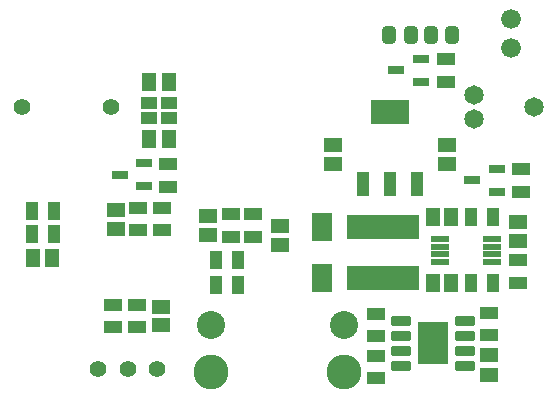
<source format=gbr>
%TF.GenerationSoftware,KiCad,Pcbnew,8.0.5*%
%TF.CreationDate,2024-09-22T15:27:05+02:00*%
%TF.ProjectId,PicBytesMicro,50696342-7974-4657-934d-6963726f2e6b,rev?*%
%TF.SameCoordinates,Original*%
%TF.FileFunction,Soldermask,Bot*%
%TF.FilePolarity,Negative*%
%FSLAX46Y46*%
G04 Gerber Fmt 4.6, Leading zero omitted, Abs format (unit mm)*
G04 Created by KiCad (PCBNEW 8.0.5) date 2024-09-22 15:27:05*
%MOMM*%
%LPD*%
G01*
G04 APERTURE LIST*
G04 Aperture macros list*
%AMRoundRect*
0 Rectangle with rounded corners*
0 $1 Rounding radius*
0 $2 $3 $4 $5 $6 $7 $8 $9 X,Y pos of 4 corners*
0 Add a 4 corners polygon primitive as box body*
4,1,4,$2,$3,$4,$5,$6,$7,$8,$9,$2,$3,0*
0 Add four circle primitives for the rounded corners*
1,1,$1+$1,$2,$3*
1,1,$1+$1,$4,$5*
1,1,$1+$1,$6,$7*
1,1,$1+$1,$8,$9*
0 Add four rect primitives between the rounded corners*
20,1,$1+$1,$2,$3,$4,$5,0*
20,1,$1+$1,$4,$5,$6,$7,0*
20,1,$1+$1,$6,$7,$8,$9,0*
20,1,$1+$1,$8,$9,$2,$3,0*%
G04 Aperture macros list end*
%ADD10C,1.650000*%
%ADD11C,2.380000*%
%ADD12C,2.950000*%
%ADD13RoundRect,0.050000X0.735000X-0.525000X0.735000X0.525000X-0.735000X0.525000X-0.735000X-0.525000X0*%
%ADD14RoundRect,0.050000X-0.525000X-0.735000X0.525000X-0.735000X0.525000X0.735000X-0.525000X0.735000X0*%
%ADD15RoundRect,0.050000X0.525000X0.735000X-0.525000X0.735000X-0.525000X-0.735000X0.525000X-0.735000X0*%
%ADD16RoundRect,0.050000X0.762500X-0.350000X0.762500X0.350000X-0.762500X0.350000X-0.762500X-0.350000X0*%
%ADD17RoundRect,0.050000X1.256500X1.701000X-1.256500X1.701000X-1.256500X-1.701000X1.256500X-1.701000X0*%
%ADD18C,1.400000*%
%ADD19RoundRect,0.050000X0.625000X-0.300000X0.625000X0.300000X-0.625000X0.300000X-0.625000X-0.300000X0*%
%ADD20RoundRect,0.050000X-0.725000X0.500000X-0.725000X-0.500000X0.725000X-0.500000X0.725000X0.500000X0*%
%ADD21RoundRect,0.050000X-0.500000X-0.725000X0.500000X-0.725000X0.500000X0.725000X-0.500000X0.725000X0*%
%ADD22RoundRect,0.050000X0.725000X-0.500000X0.725000X0.500000X-0.725000X0.500000X-0.725000X-0.500000X0*%
%ADD23RoundRect,0.050000X3.000000X-1.005000X3.000000X1.005000X-3.000000X1.005000X-3.000000X-1.005000X0*%
%ADD24RoundRect,0.050000X-0.735000X0.510000X-0.735000X-0.510000X0.735000X-0.510000X0.735000X0.510000X0*%
%ADD25RoundRect,0.274390X-0.288110X-0.475610X0.288110X-0.475610X0.288110X0.475610X-0.288110X0.475610X0*%
%ADD26RoundRect,0.050000X0.735000X-0.510000X0.735000X0.510000X-0.735000X0.510000X-0.735000X-0.510000X0*%
%ADD27RoundRect,0.050000X0.500000X0.725000X-0.500000X0.725000X-0.500000X-0.725000X0.500000X-0.725000X0*%
%ADD28C,1.675000*%
%ADD29RoundRect,0.050000X0.510000X0.735000X-0.510000X0.735000X-0.510000X-0.735000X0.510000X-0.735000X0*%
%ADD30RoundRect,0.050000X0.700000X-0.225000X0.700000X0.225000X-0.700000X0.225000X-0.700000X-0.225000X0*%
%ADD31RoundRect,0.050000X-0.450000X-0.975000X0.450000X-0.975000X0.450000X0.975000X-0.450000X0.975000X0*%
%ADD32RoundRect,0.050000X1.600000X-0.975000X1.600000X0.975000X-1.600000X0.975000X-1.600000X-0.975000X0*%
%ADD33RoundRect,0.050000X-0.600000X0.500000X-0.600000X-0.500000X0.600000X-0.500000X0.600000X0.500000X0*%
%ADD34RoundRect,0.050000X0.775000X1.175000X-0.775000X1.175000X-0.775000X-1.175000X0.775000X-1.175000X0*%
%ADD35RoundRect,0.050000X-0.510000X-0.735000X0.510000X-0.735000X0.510000X0.735000X-0.510000X0.735000X0*%
G04 APERTURE END LIST*
D10*
%TO.C,J1*%
X160170000Y-105900000D03*
X155090000Y-106916000D03*
X155090000Y-104884000D03*
%TD*%
D11*
%TO.C,J2*%
X132880000Y-124350000D03*
D12*
X132880000Y-128350000D03*
X144120000Y-128350000D03*
D11*
X144120000Y-124350000D03*
%TD*%
D13*
%TO.C,C15*%
X156400000Y-128580000D03*
X156400000Y-126900000D03*
%TD*%
D14*
%TO.C,C8*%
X127610000Y-108650000D03*
X129290000Y-108650000D03*
%TD*%
D15*
%TO.C,C7*%
X129290000Y-103750000D03*
X127610000Y-103750000D03*
%TD*%
D16*
%TO.C,IC_BMS_TP1*%
X154312000Y-123995000D03*
X154312000Y-125265000D03*
X154312000Y-126535000D03*
X154312000Y-127805000D03*
X148888000Y-127805000D03*
X148888000Y-126535000D03*
X148888000Y-125265000D03*
X148888000Y-123995000D03*
D17*
X151600000Y-125900000D03*
%TD*%
D18*
%TO.C,LS1*%
X116800000Y-105900000D03*
X124400000Y-105900000D03*
%TD*%
D19*
%TO.C,Q2*%
X127200000Y-110690000D03*
X127200000Y-112600000D03*
X125100000Y-111645000D03*
%TD*%
D20*
%TO.C,R4*%
X129200000Y-110745000D03*
X129200000Y-112645000D03*
%TD*%
D21*
%TO.C,R12*%
X117650000Y-114700000D03*
X119550000Y-114700000D03*
%TD*%
D22*
%TO.C,R16*%
X124570000Y-124550000D03*
X124570000Y-122650000D03*
%TD*%
D20*
%TO.C,R15*%
X126700000Y-114450000D03*
X126700000Y-116350000D03*
%TD*%
%TO.C,R18*%
X136425000Y-115000000D03*
X136425000Y-116900000D03*
%TD*%
%TO.C,R25*%
X146800000Y-126950000D03*
X146800000Y-128850000D03*
%TD*%
D22*
%TO.C,R26*%
X146800000Y-125300000D03*
X146800000Y-123400000D03*
%TD*%
%TO.C,R23*%
X156400000Y-125250000D03*
X156400000Y-123350000D03*
%TD*%
D21*
%TO.C,R27*%
X133250000Y-118900000D03*
X135150000Y-118900000D03*
%TD*%
D18*
%TO.C,SW_Toggle1*%
X123275000Y-128050000D03*
X125775000Y-128050000D03*
X128275000Y-128050000D03*
%TD*%
D23*
%TO.C,L1*%
X147400000Y-120400000D03*
X147400000Y-116100000D03*
%TD*%
D19*
%TO.C,Q3*%
X157050065Y-111169365D03*
X157050065Y-113079365D03*
X154950065Y-112124365D03*
%TD*%
D24*
%TO.C,C21*%
X138700000Y-116000000D03*
X138700000Y-117600000D03*
%TD*%
D25*
%TO.C,R3*%
X147937500Y-99800000D03*
X149762500Y-99800000D03*
%TD*%
D22*
%TO.C,R1*%
X152750000Y-103750000D03*
X152750000Y-101850000D03*
%TD*%
D21*
%TO.C,R11*%
X117650000Y-116700000D03*
X119550000Y-116700000D03*
%TD*%
D22*
%TO.C,R13*%
X126600000Y-124550000D03*
X126600000Y-122650000D03*
%TD*%
D26*
%TO.C,C12*%
X132575000Y-116750000D03*
X132575000Y-115150000D03*
%TD*%
D27*
%TO.C,R30*%
X156750000Y-120850000D03*
X154850000Y-120850000D03*
%TD*%
D22*
%TO.C,R17*%
X134500000Y-116900000D03*
X134500000Y-115000000D03*
%TD*%
D28*
%TO.C,J3*%
X158200000Y-98450000D03*
X158200000Y-100950000D03*
%TD*%
D25*
%TO.C,R2*%
X151437500Y-99800000D03*
X153262500Y-99800000D03*
%TD*%
D29*
%TO.C,C19*%
X153200000Y-120850000D03*
X151600000Y-120850000D03*
%TD*%
D20*
%TO.C,R29*%
X158800000Y-118900000D03*
X158800000Y-120800000D03*
%TD*%
D22*
%TO.C,R14*%
X128705000Y-116350000D03*
X128705000Y-114450000D03*
%TD*%
D24*
%TO.C,C18*%
X158800000Y-115650000D03*
X158800000Y-117250000D03*
%TD*%
D29*
%TO.C,C20*%
X153200000Y-115250000D03*
X151600000Y-115250000D03*
%TD*%
D30*
%TO.C,IC3*%
X156600000Y-117075000D03*
X156600000Y-117725000D03*
X156600000Y-118375000D03*
X156600000Y-119025000D03*
X152200000Y-119025000D03*
X152200000Y-118375000D03*
X152200000Y-117725000D03*
X152200000Y-117075000D03*
%TD*%
D26*
%TO.C,C16*%
X152800000Y-110705000D03*
X152800000Y-109105000D03*
%TD*%
D31*
%TO.C,IC2*%
X150300000Y-112450000D03*
X148000000Y-112450000D03*
X145700000Y-112450000D03*
D32*
X148000000Y-106350000D03*
%TD*%
D21*
%TO.C,R28*%
X154850000Y-115250000D03*
X156750000Y-115250000D03*
%TD*%
D33*
%TO.C,Y1*%
X127625000Y-105550000D03*
X129325000Y-105550000D03*
X129325000Y-106850000D03*
X127625000Y-106850000D03*
%TD*%
D21*
%TO.C,R31*%
X133250000Y-121000000D03*
X135150000Y-121000000D03*
%TD*%
D26*
%TO.C,C17*%
X143200000Y-110705000D03*
X143200000Y-109105000D03*
%TD*%
D34*
%TO.C,D1*%
X142200000Y-116050000D03*
X142200000Y-120350000D03*
%TD*%
D26*
%TO.C,C10*%
X128570000Y-124400000D03*
X128570000Y-122800000D03*
%TD*%
D24*
%TO.C,C11*%
X124805000Y-114600000D03*
X124805000Y-116200000D03*
%TD*%
D22*
%TO.C,R24*%
X159100065Y-113074365D03*
X159100065Y-111174365D03*
%TD*%
D19*
%TO.C,Q1*%
X150600000Y-101845000D03*
X150600000Y-103755000D03*
X148500000Y-102800000D03*
%TD*%
D35*
%TO.C,C9*%
X117800000Y-118700000D03*
X119400000Y-118700000D03*
%TD*%
M02*

</source>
------------
What you should do — Find each line in the records that includes the word "KiCad". Report the total and nothing more.

Exercise output — 2